Proponents of ACRS claimed that this depreciation
method and related tax law changes led to a huge
increase in investment that helped the U.S. economy
recover. But other people criticized ACRS for making
reported business earnings look better than they actually
were. ‘‘The dangers of treating depreciation as
merely an accounting convention—and not a real
economic cost that provides for the eventual replacement
of plant and equipment—were exacerbated by
ACRS, which allowed companies to take ultrarapid
depreciation on capital-intensive assets,’’ Kaplan explained.
‘‘By reducing corporate tax bills, ACRS also
exaggerated the disparity between cash flow and reported
earnings. . . . The cash generated by a company’s
operations is being hailed as a far more reliable
barometer of financial health than the more traditional
earnings yardstick, which . . . can be skewed by
accounting conventions.’’
Perhaps the most dangerous trend to grow out of
the favorable tax treatment of capitalized assets was a
large number of hostile takeovers. ‘‘ACRS inadvertently
unleashed a potent weapon for corporate raiders
who specialize in leveraging the assets of the target
company to finance their attacks,’’ Kaplan noted.

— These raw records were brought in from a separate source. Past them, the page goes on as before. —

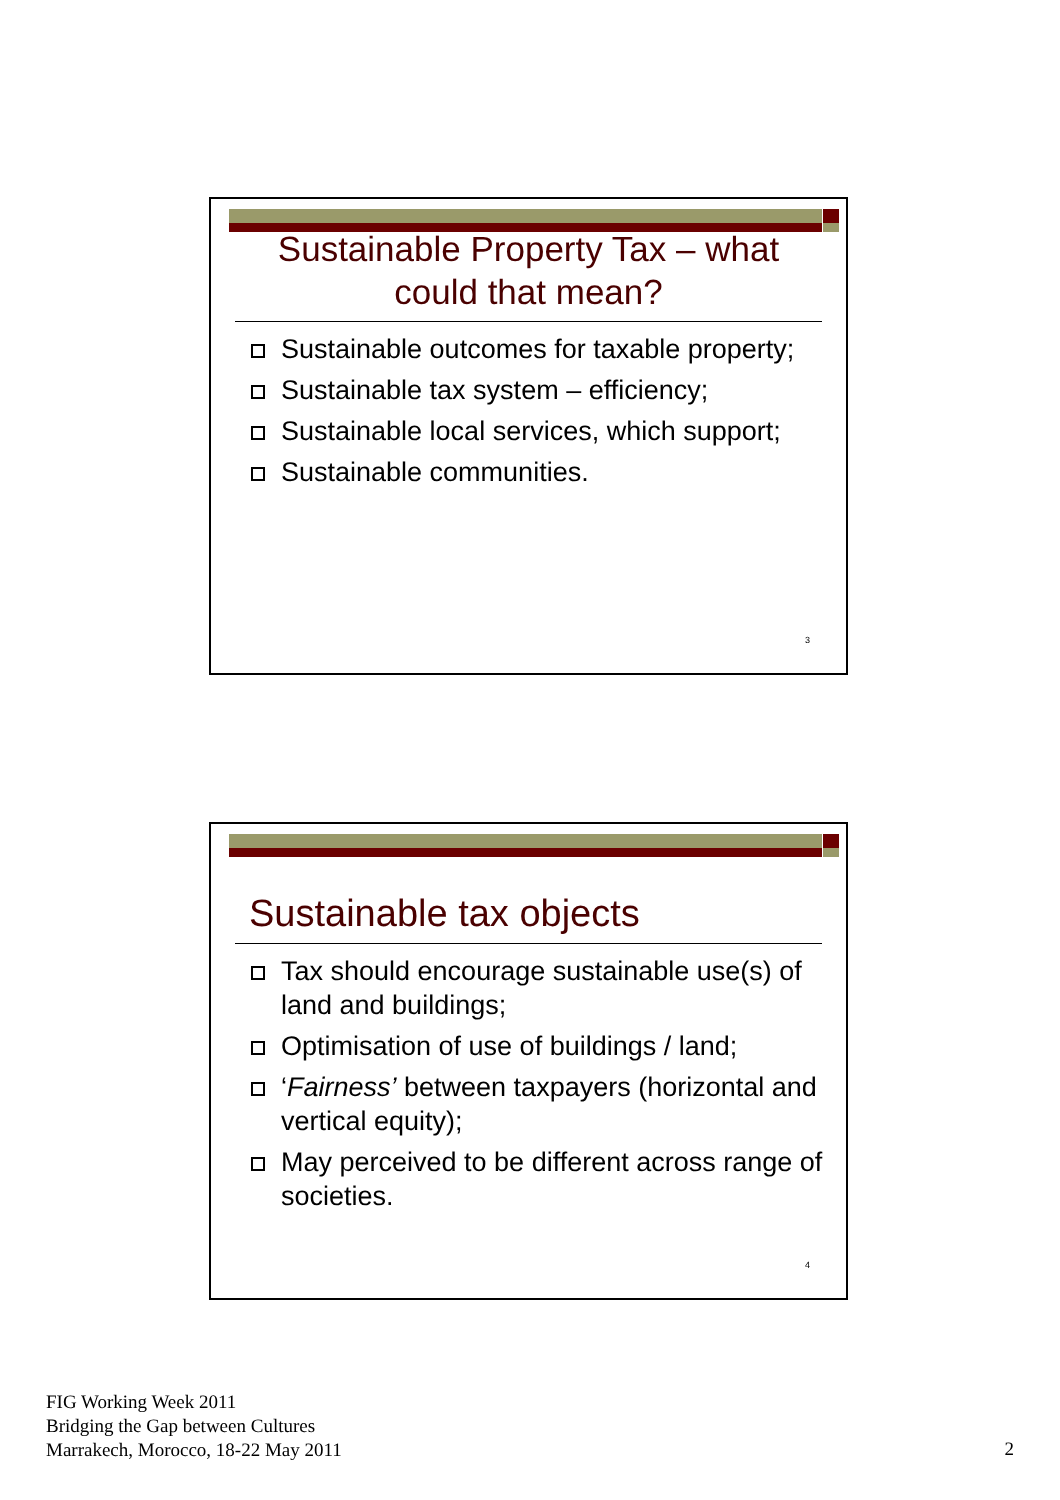Sustainable Property Tax – what could that mean?
Sustainable outcomes for taxable property;
Sustainable tax system – efficiency;
Sustainable local services, which support;
Sustainable communities.
3
Sustainable tax objects
Tax should encourage sustainable use(s) of land and buildings;
Optimisation of use of buildings / land;
‘Fairness’ between taxpayers (horizontal and vertical equity);
May perceived to be different across range of societies.
4
FIG Working Week 2011
Bridging the Gap between Cultures
Marrakech, Morocco, 18-22 May 2011
2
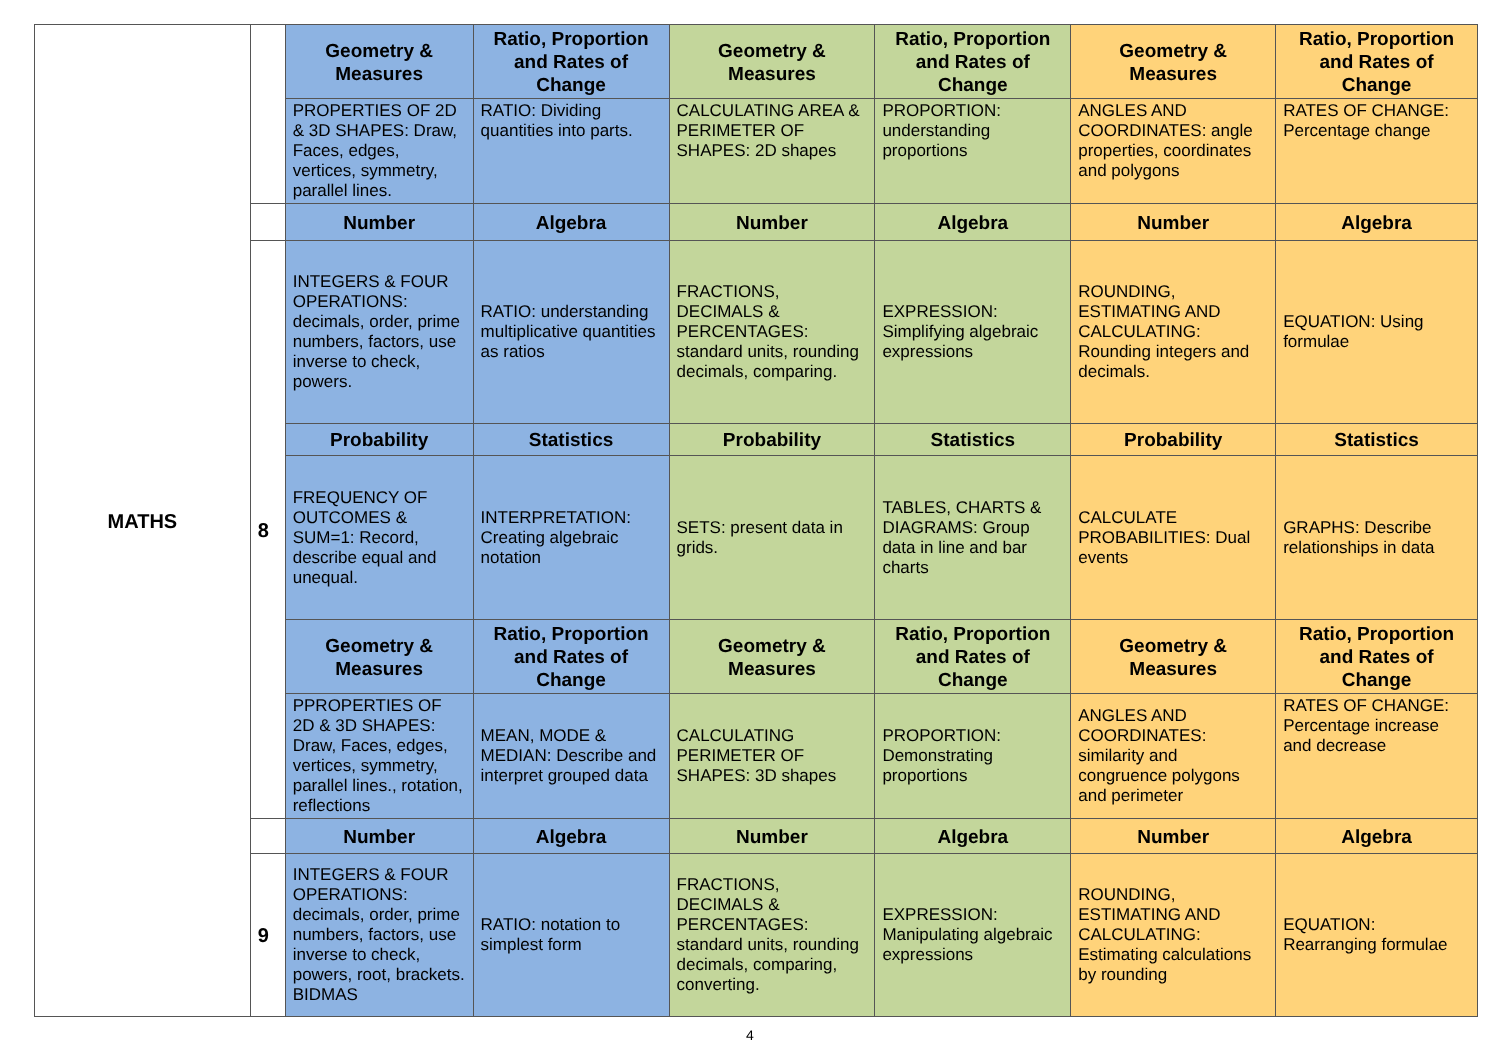| MATHS | | Geometry & Measures | Ratio, Proportion and Rates of Change | Geometry & Measures | Ratio, Proportion and Rates of Change | Geometry & Measures | Ratio, Proportion and Rates of Change |
| | | PROPERTIES OF 2D & 3D SHAPES: Draw, Faces, edges, vertices, symmetry, parallel lines. | RATIO: Dividing quantities into parts. | CALCULATING AREA & PERIMETER OF SHAPES: 2D shapes | PROPORTION: understanding proportions | ANGLES AND COORDINATES: angle properties, coordinates and polygons | RATES OF CHANGE: Percentage change |
| | | Number | Algebra | Number | Algebra | Number | Algebra |
| | 8 | INTEGERS & FOUR OPERATIONS: decimals, order, prime numbers, factors, use inverse to check, powers. | RATIO: understanding multiplicative quantities as ratios | FRACTIONS, DECIMALS & PERCENTAGES: standard units, rounding decimals, comparing. | EXPRESSION: Simplifying algebraic expressions | ROUNDING, ESTIMATING AND CALCULATING: Rounding integers and decimals. | EQUATION: Using formulae |
| | | Probability | Statistics | Probability | Statistics | Probability | Statistics |
| | | FREQUENCY OF OUTCOMES & SUM=1: Record, describe equal and unequal. | INTERPRETATION: Creating algebraic notation | SETS: present data in grids. | TABLES, CHARTS & DIAGRAMS: Group data in line and bar charts | CALCULATE PROBABILITIES: Dual events | GRAPHS: Describe relationships in data |
| | | Geometry & Measures | Ratio, Proportion and Rates of Change | Geometry & Measures | Ratio, Proportion and Rates of Change | Geometry & Measures | Ratio, Proportion and Rates of Change |
| | | PPROPERTIES OF 2D & 3D SHAPES: Draw, Faces, edges, vertices, symmetry, parallel lines., rotation, reflections | MEAN, MODE & MEDIAN: Describe and interpret grouped data | CALCULATING PERIMETER OF SHAPES: 3D shapes | PROPORTION: Demonstrating proportions | ANGLES AND COORDINATES: similarity and congruence polygons and perimeter | RATES OF CHANGE: Percentage increase and decrease |
| | | Number | Algebra | Number | Algebra | Number | Algebra |
| | 9 | INTEGERS & FOUR OPERATIONS: decimals, order, prime numbers, factors, use inverse to check, powers, root, brackets. BIDMAS | RATIO: notation to simplest form | FRACTIONS, DECIMALS & PERCENTAGES: standard units, rounding decimals, comparing, converting. | EXPRESSION: Manipulating algebraic expressions | ROUNDING, ESTIMATING AND CALCULATING: Estimating calculations by rounding | EQUATION: Rearranging formulae |
4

Responding to criticism, the U.S. Congress revised
the ACRS as part of the 1986 Tax Reform Act.
The new depreciation method for tangible property
put in use after 1986 is called the Modified Accelerated
Cost Recovery System (MACRS). The main
difference between ACRS and MACRS is that the
latter method uses longer recovery periods and thus
reduces the annual depreciation deductions granted
for residential and nonresidential real estate.
Some people expressed concern that the change
would spur consumption at the expense of investment
and thus end the period of economic recovery and
growth. Others worried that the frequency of changes
would unnecessarily complicate the tax code. After
all, taxpayers were required to use the useful life
method to depreciate property put in service prior to
1981, the ACRS method for property put in use between
1981 and 1986, and the MACRS method for
property put in use after 1986.
MACRS actually encompasses two different depreciation
methods, called the General Depreciation
System (GDS) and the Alternative Depreciation System
(ADS). GDS is used for most types of property.
ADS applies only to certain types of property—that
which is used for business purposes 50 percent of the
time or less, is used predominantly outside the United
States, or is used for tax-exempt purposes, for example—
but can also be used if the taxpayer so chooses.